James Avtges started renting a safe deposit box 50 years ago and continues to stop by Belmont Savings Bank once every few weeks to check on his family’s property deeds and jewelry. “I find it very comforting knowing that things are safe from fire,” said Avtges, 85, a Belmont resident.
Younger customers, however, mostly find it a hassle. Already using branches less for all services, they don’t want to make a special trip just to get access to their belongings, said Bob Hedges, a managing director at Alix Partners, a global consulting firm based in New York City. Only 6 percent of bank customers rent a safe deposit box, and one third of those customers are over 65, according to recent survey by the firm.
Safe deposit boxes now rank along coin-counters as lowest-used bank service, Hedges said.

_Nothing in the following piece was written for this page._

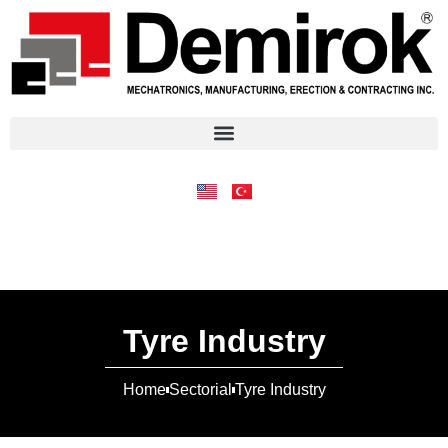
Tyre Industry
Home
Sectorial
Tyre Industry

At Boston Lock & Safe Co., one of the oldest locksmiths in the country, two or three customers come in every week who want to ditch their safe deposit box for a home safe, said David Stoia, the company’s owner.

“People would rather have their stuff in their home,” Stoia said.
Still, safe deposit boxes are unlikely to disappear soon. The customers who use and want safe deposit boxes are ones that banks yearn to keep because they have loans, mortgages, and assets, making them prime prospects for the banks to sell higher profit services such as wealth management, analysts said.
Bank of America has done away with boxes at a number of locations. But last year, when it built its 12,000-square-foot flagship branch in the Back Bay, one of the city’s wealthiest neighborhoods, it included a brightly lit room tucked in the back. Behind the sealed glass door were rows of silver safe deposit boxes, like jewel cases, stacked from floor to ceiling.
“It’s based on a local demand,” said T.J. Crawford, the bank’s spokesman. “Like any bank offering.”